Hidden Trap 3: Code bloat. If you instantiate Stack with 10 different types, the compiler will generate 10 complete copies of the code—each containing the full implementation of push, pop, top, empty, and size. For small class templates this is usually not a problem, but for large templates or embedded platforms, the growth in code size might be unacceptable. Mitigation strategies include: extracting code that does not depend on template parameters into a non-template base class, using if constexpr to branch at compile time to reduce redundant instantiation, and controlling which versions are compiled through explicit instantiation at the library level.

Exercises

Exercise 1: Implement Pair<T, U>

Implement a generic Pair class template that stores two values of different types. Requirements: provide first() and second() accessors (const and non-const versions), and a swap() member function to swap the contents of two Pair objects. Test with Pair<int, double> and Pair<std::string, int>. Hint: class templates can accept multiple type parameters, the syntax is template <typename T, typename U>.

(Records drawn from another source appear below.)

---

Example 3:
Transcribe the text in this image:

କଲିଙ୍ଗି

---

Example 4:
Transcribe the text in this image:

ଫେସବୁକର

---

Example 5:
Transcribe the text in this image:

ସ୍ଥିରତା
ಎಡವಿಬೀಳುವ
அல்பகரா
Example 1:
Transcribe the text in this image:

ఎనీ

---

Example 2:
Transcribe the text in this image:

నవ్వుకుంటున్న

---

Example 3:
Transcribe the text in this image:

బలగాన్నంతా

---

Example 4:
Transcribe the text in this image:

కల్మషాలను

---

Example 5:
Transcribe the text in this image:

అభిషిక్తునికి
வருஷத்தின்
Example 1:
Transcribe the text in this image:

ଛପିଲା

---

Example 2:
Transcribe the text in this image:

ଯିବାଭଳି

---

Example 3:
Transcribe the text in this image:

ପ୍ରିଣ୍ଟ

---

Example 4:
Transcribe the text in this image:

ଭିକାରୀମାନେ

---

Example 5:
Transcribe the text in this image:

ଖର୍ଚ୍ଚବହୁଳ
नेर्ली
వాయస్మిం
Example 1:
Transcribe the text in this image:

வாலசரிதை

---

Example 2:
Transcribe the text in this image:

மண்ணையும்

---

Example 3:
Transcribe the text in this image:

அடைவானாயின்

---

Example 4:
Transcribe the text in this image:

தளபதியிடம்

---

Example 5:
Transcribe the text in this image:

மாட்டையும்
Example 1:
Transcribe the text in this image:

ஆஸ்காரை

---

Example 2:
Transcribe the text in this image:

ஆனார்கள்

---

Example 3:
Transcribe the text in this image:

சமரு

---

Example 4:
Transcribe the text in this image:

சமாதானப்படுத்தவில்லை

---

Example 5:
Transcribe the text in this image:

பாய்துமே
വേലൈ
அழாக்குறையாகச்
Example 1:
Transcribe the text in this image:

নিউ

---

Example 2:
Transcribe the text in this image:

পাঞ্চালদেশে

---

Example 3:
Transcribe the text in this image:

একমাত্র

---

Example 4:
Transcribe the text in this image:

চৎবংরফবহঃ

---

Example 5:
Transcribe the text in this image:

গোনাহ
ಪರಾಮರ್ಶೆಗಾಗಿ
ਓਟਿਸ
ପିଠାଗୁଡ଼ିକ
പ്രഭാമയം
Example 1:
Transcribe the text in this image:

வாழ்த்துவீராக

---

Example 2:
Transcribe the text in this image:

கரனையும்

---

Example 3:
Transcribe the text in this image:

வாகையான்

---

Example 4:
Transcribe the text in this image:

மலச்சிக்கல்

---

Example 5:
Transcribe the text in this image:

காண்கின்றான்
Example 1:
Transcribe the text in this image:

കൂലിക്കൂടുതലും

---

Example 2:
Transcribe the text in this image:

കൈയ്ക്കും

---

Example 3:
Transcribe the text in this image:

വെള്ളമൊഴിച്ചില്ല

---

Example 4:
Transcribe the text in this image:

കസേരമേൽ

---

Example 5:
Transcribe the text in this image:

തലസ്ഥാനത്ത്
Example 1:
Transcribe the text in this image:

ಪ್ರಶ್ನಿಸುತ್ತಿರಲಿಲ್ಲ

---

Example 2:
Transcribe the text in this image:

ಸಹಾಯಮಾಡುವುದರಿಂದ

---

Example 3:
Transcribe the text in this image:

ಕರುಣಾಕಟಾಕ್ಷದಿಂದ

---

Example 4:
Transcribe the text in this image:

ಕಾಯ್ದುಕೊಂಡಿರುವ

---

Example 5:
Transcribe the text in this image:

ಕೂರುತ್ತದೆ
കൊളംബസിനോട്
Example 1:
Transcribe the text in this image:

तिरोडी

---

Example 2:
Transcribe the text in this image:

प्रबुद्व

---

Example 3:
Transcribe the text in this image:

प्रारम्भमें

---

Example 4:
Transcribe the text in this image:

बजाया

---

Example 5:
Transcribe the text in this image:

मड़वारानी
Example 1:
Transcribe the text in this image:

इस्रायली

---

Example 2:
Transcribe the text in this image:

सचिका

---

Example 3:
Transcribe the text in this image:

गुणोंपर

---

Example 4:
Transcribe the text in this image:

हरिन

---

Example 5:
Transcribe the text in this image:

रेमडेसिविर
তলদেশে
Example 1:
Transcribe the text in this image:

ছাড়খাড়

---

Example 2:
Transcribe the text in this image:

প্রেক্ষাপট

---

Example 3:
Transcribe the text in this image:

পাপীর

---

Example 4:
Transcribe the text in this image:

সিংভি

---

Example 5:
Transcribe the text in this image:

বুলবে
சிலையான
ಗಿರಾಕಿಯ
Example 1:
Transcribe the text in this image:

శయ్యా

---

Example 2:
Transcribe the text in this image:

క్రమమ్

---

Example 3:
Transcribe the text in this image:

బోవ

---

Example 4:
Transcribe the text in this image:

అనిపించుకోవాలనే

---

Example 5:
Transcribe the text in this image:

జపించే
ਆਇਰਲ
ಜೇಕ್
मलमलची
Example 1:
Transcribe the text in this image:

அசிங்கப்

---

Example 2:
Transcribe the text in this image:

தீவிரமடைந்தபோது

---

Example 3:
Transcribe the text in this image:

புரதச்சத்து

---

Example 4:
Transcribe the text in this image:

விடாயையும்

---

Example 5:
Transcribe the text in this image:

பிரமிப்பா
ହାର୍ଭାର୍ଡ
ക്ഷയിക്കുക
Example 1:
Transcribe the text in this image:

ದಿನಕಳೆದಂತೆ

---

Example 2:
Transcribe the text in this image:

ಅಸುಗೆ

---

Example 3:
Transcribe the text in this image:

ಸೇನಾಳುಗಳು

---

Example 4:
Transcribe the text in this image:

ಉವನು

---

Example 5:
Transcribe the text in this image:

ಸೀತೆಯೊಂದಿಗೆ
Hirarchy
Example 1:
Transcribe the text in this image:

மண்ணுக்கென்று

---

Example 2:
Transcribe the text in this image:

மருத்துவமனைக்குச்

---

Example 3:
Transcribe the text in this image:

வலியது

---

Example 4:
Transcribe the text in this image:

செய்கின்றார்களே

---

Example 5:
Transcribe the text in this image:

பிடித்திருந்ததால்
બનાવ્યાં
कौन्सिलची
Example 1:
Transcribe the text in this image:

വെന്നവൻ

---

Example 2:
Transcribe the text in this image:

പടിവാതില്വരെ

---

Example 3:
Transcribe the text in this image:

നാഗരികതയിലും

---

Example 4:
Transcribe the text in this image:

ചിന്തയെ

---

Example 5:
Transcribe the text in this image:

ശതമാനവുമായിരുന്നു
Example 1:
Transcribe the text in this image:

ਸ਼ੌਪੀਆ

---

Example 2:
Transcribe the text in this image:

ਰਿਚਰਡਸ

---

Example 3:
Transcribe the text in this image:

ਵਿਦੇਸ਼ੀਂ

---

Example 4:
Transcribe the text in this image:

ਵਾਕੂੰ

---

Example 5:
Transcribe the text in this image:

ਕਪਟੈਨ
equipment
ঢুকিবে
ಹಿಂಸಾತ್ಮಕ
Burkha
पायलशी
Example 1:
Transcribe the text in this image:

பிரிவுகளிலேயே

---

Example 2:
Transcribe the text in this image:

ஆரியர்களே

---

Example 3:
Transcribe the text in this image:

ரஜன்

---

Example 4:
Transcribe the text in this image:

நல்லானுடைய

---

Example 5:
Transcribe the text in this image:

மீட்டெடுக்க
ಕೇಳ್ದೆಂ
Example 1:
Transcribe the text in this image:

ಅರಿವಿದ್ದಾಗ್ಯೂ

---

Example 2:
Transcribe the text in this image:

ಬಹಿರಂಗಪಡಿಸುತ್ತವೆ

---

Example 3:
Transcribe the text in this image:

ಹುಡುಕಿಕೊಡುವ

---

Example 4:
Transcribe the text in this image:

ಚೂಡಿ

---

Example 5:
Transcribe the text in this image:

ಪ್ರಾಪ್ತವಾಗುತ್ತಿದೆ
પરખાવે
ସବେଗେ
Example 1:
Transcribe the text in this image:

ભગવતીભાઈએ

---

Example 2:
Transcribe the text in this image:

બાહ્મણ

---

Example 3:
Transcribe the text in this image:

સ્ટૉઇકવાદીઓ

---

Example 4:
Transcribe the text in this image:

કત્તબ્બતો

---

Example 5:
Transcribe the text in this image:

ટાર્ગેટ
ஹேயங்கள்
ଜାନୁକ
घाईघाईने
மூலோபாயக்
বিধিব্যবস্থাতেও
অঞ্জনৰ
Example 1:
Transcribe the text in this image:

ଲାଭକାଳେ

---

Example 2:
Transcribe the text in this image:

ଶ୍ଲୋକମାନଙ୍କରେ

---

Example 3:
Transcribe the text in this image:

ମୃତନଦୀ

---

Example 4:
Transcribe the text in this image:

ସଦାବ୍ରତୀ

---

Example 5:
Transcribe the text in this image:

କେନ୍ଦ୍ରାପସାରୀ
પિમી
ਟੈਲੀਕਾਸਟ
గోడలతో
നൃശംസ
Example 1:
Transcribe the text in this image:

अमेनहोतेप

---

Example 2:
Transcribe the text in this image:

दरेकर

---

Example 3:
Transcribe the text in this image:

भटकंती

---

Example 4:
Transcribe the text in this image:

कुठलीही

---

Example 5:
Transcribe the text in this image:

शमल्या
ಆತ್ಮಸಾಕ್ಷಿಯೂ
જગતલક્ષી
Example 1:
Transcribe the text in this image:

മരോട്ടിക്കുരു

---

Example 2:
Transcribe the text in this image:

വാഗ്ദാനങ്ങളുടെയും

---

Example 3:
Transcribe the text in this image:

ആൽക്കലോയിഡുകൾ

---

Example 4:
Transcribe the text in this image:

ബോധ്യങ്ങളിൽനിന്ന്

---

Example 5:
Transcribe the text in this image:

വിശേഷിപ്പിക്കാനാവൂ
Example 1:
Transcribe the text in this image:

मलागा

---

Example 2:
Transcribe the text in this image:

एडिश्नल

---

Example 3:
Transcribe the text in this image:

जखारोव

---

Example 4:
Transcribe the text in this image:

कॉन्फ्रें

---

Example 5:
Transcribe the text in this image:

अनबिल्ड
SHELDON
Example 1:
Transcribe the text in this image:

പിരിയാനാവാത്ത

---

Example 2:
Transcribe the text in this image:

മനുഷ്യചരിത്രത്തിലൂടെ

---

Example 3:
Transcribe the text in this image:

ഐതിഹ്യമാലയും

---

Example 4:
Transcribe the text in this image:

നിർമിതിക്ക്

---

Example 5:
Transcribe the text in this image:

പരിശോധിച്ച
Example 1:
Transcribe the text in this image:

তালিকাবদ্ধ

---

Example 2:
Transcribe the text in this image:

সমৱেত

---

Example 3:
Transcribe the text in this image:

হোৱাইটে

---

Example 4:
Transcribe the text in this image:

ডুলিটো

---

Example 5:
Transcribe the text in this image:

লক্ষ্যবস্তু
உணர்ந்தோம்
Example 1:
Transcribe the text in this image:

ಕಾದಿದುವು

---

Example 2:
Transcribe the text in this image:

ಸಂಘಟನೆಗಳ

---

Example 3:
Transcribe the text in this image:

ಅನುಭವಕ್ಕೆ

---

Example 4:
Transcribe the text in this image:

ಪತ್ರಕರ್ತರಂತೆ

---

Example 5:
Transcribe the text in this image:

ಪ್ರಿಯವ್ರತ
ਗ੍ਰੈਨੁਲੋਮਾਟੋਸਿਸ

Exercise 2: Implement RingBuffer

Implement a ring buffer class template, using the non-type template parameter N to specify capacity. Requirements: provide put to write an element, get to read and remove the earliest written element, empty and full to check status, and size to return the current element count. Use T data[N] for underlying storage, and use two indices (read and write) to track positions. The core idea of a ring buffer is to use the modulo operator % N to make the index wrap from the end of the array back to the head.

Summary

In this chapter, we extended generic capabilities from functions to classes. The core syntax of class templates is almost identical to function templates—starting with template <typename T>, T can appear anywhere a type is needed: member variables, member function parameters, return types, etc. When defining member functions outside the class, you must include the complete template header and qualify with ClassName, a pitfall newcomers often trip over. Template parameters are divided into type parameters (typename T) and non-type parameters (std::size_t N), both can be mixed, and defaults are provided continuously from right to left. When organizing template code, declarations and implementations must be in the header file (or use explicit instantiation), and you must be mindful of code bloat—each instantiation type generates a complete copy of the code.

In the next chapter, we enter template specialization—when a generic solution isn't good enough for certain specific types, how to provide specialized implementations for them. We briefly touched on the concept of specialization in the function template chapter, but class template specialization is more flexible and powerful, supporting partial specialization, which is a core tool for building advanced generic components.